During his sermon marking 200 years since the Abolition of the Slave Trade Act, Dr Williams described slavery as the greatest cause of grief to God's spirit and an offence to human dignity and freedom.

He added that it is not a regional problem in the world, but one that is "hideously persistent" in our nations and cultures. Dr Williams said Britain must face its history as the trade in slaves was "our contribution" to this "universal sinfulness".

He said the famous saying "human beings are born free, yet everywhere they are in chains" - from the writings of the French philosopher Jean-Jacques Rousseau - is a "great and inspiring" slogan for progressive thinking in the last two centuries.
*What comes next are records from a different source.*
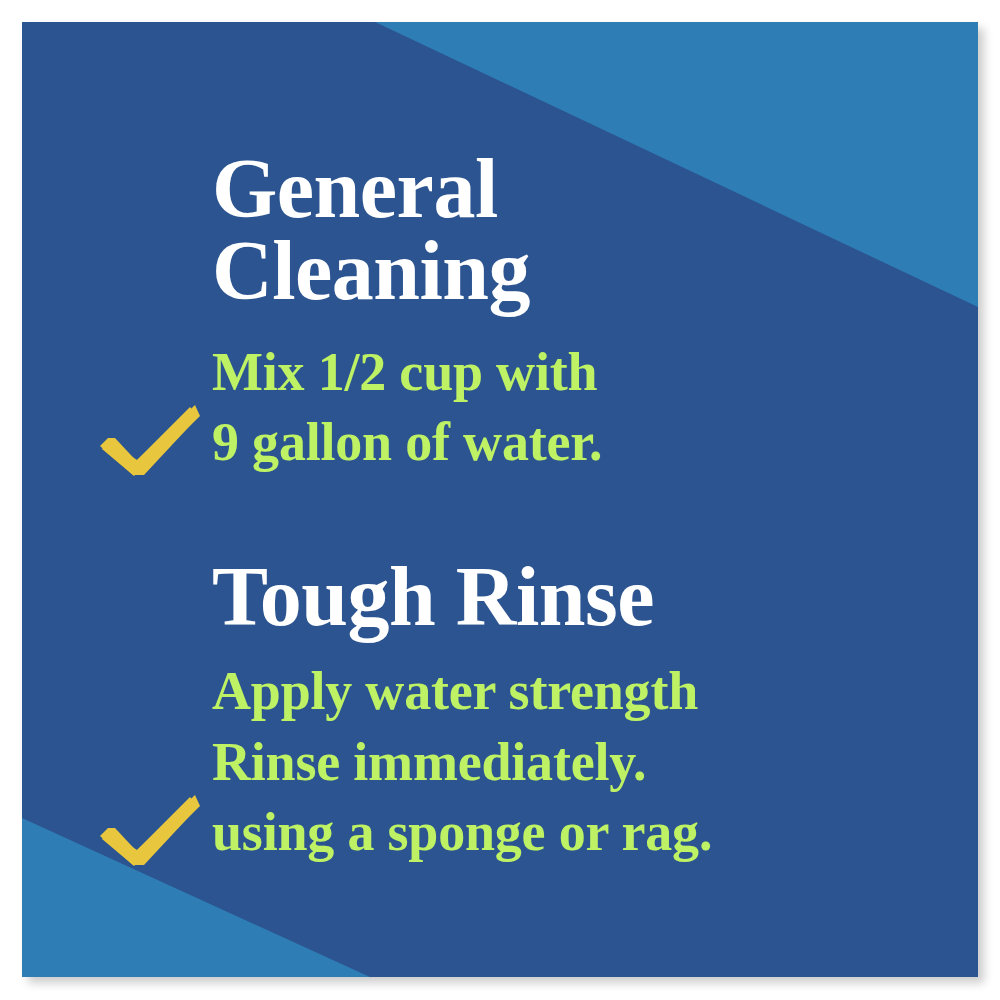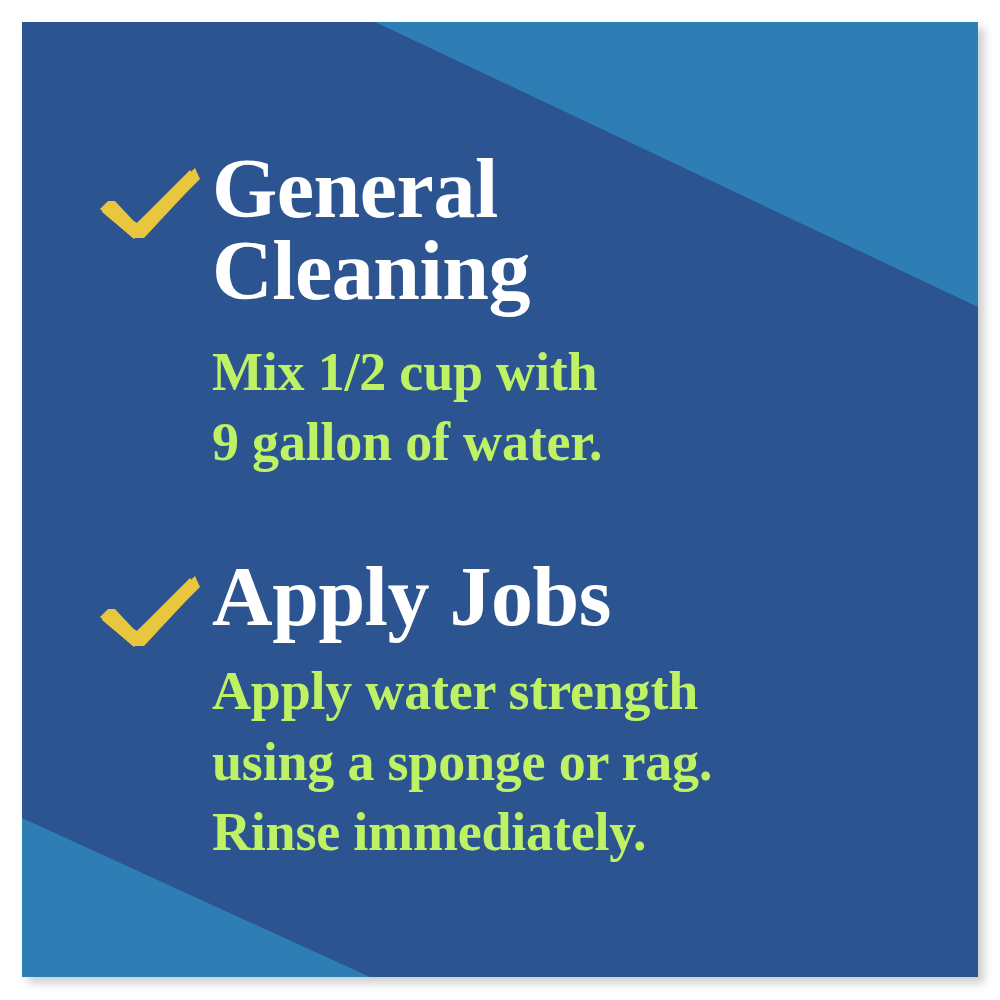--- a/index.html
+++ b/index.html
@@ -60,7 +60,7 @@
 
   .row {
     display: flex;
-    align-items: flex-start;
+    align-items: flex-end;
   }
 
   .check {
Dr Williams asked what "greater grieving" of God's Spirit could there be than slavery, whether in the forms denounced 200 years ago or those still around today such as debt slavery, sex-trafficking, forced labour, child abduction and exploitation.

He added that he hoped God's spirit - which spoke to anti-slavery campaigners 200 years ago - would also be at work to combat modern-day slavery.

"Slavery was taken for granted by Christians and non-Christians and irreligious people for centuries if not millennia - humanistic scholars and atheist liberals alike accepted it no less than the majority of religious believers in all faiths.

"Yet the Spirit that spoke in Jesus was a Spirit contemporary and alive for those who, 200 years ago and more, refused to take it for granted because they saw something of the truth about God and about humanity.

"Is that Spirit contemporary and alive for us? If so, we shall indeed have the courage to face the legacies of slavery - the literal degrading slavery of the millions who, then and now, are the victims of the greed of others, and the spiritual slavery of those who oppress and abuse, and so wreck their own humanity as well as that of others.